# Am I Just Paranoid?



## <3~Pleco~<3 (Jan 31, 2009)

My pleco keeps coming off of her little place on the driftwood and rests on the gravel. Is this a bad sign?

my other worry is she flashes her little spikes a lot - and when she does this her whole mouth opens really wide. Is this just a territorial thing cuz I'm getting too close to her or what?

Also, sometimes she will just like bend her body a little, then go back straight. It is hard to explain but she does it. Is this aggressive behavior as well?


----------



## mousey (Jan 18, 2005)

my Bn plec comes and sits on the gravel too especially when he sees me get close to the tank. I think he is begging for food.
He also swims backward to go back into his log- I think it is easier than turning his body around. What little spikes are you referring to? The ones near his gill plates or the dorsal fin spines?
They raise and lower dorsals as they please. I don't think it means anything too much- maybe like a dog raises it's tail when it sees another dog.
BN's are not particularly aggressive altho they will chase other fish away from "their" food.


----------



## Ghost Knife (Mar 12, 2008)

Totally normal behavior for a Pleco. They will usually sit wherever there is uneaten food/algae.


----------



## <3~Pleco~<3 (Jan 31, 2009)

but she isn't sucking the gravel when she sits on the bottom, she just sits there.

The spikes I am referring to are the ones near her gills.

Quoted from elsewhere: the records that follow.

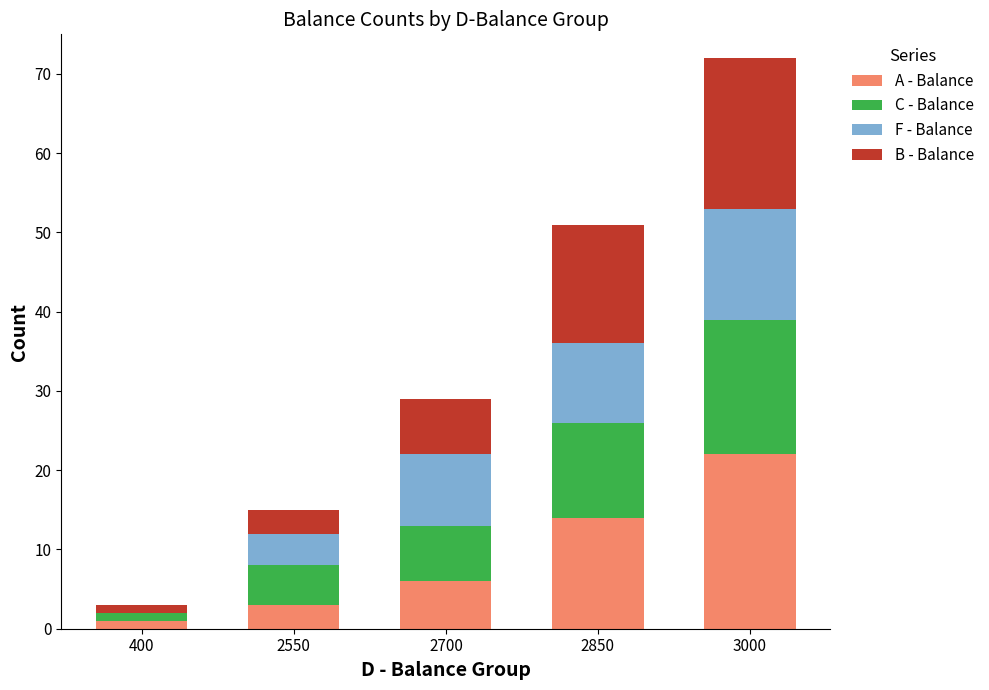

At which label does A - Balance reach its peak?

3000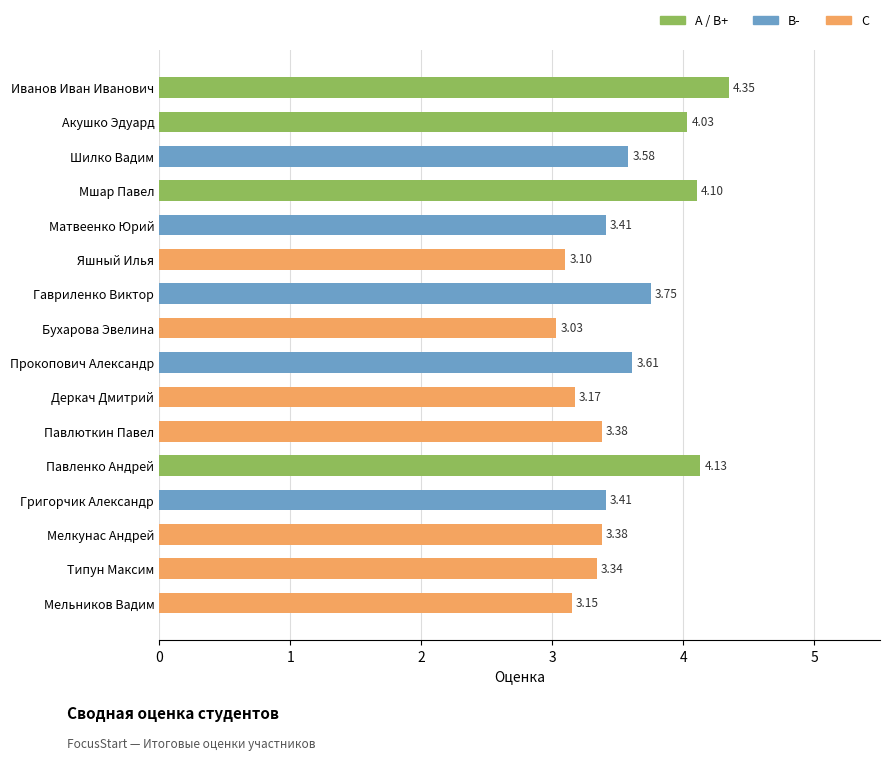

What is the label of the 7th bar from the top?

Гавриленко Виктор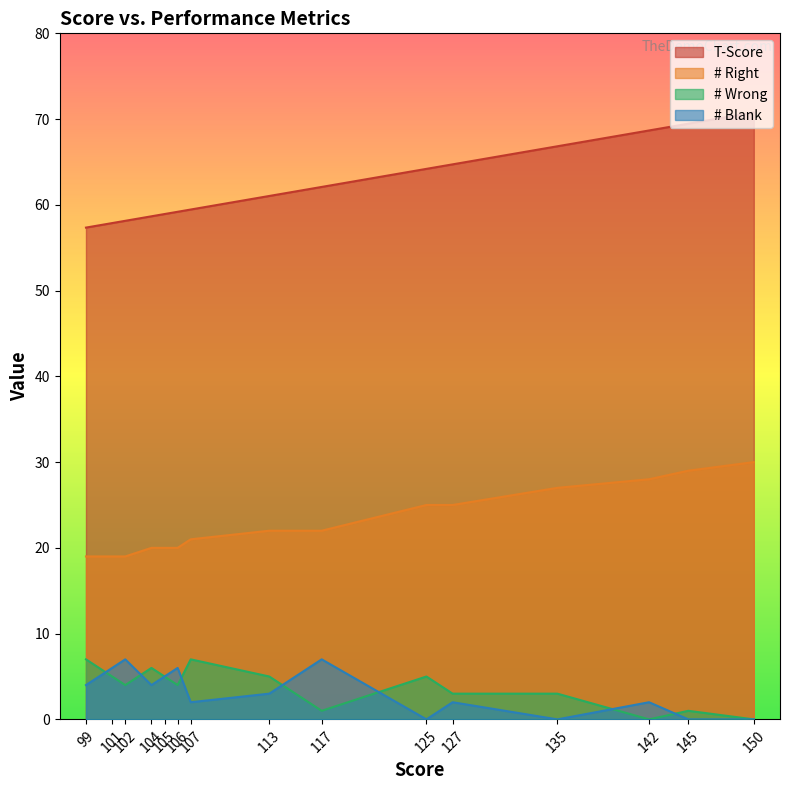

Does the chart display data point markers on the line(s)?

No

What do you think about the bending body issue?


----------



## lohachata (Jan 27, 2006)

you are absolutely correct.... you are paranoid...in fact...i think that you are a wee tad beyond paranoid.. quit obsessing and let the fish be fish..


----------



## <3~Pleco~<3 (Jan 31, 2009)

lol sorry. I guess i am just paranoid after losing my previous bristlenose. It's almost as if I watch the fish and try to find something odd about its behaviour.
lol  ill try to stop worrying.


----------



## lohachata (Jan 27, 2006)

i have bushynose plecos coming out of my ears... they do all kinds of crazy stuff.. i don't try to analyze anything they do.. if i did ; i would wind up in the looney bin... 
i just toss em in a tank with a couple of caves and let em go...
if you even keep just fair water quality ; they will be fine..with this latest spawn i have about 300 of them goofy fish....i have often had them swim up the stream of water from the overflow of a HOB filter and right into the filter box..


----------



## <3~Pleco~<3 (Jan 31, 2009)

lol i guess fish have strange personalities. 

(ill try not to end up in the looney bin)


----------



## mousey (Jan 18, 2005)

I have one female guppy that likes to swim into the current of water coming from the filter. I used to have a danio that did the same. When they get tired of it they swim elsewhere.
Each fish has it's own personality.


----------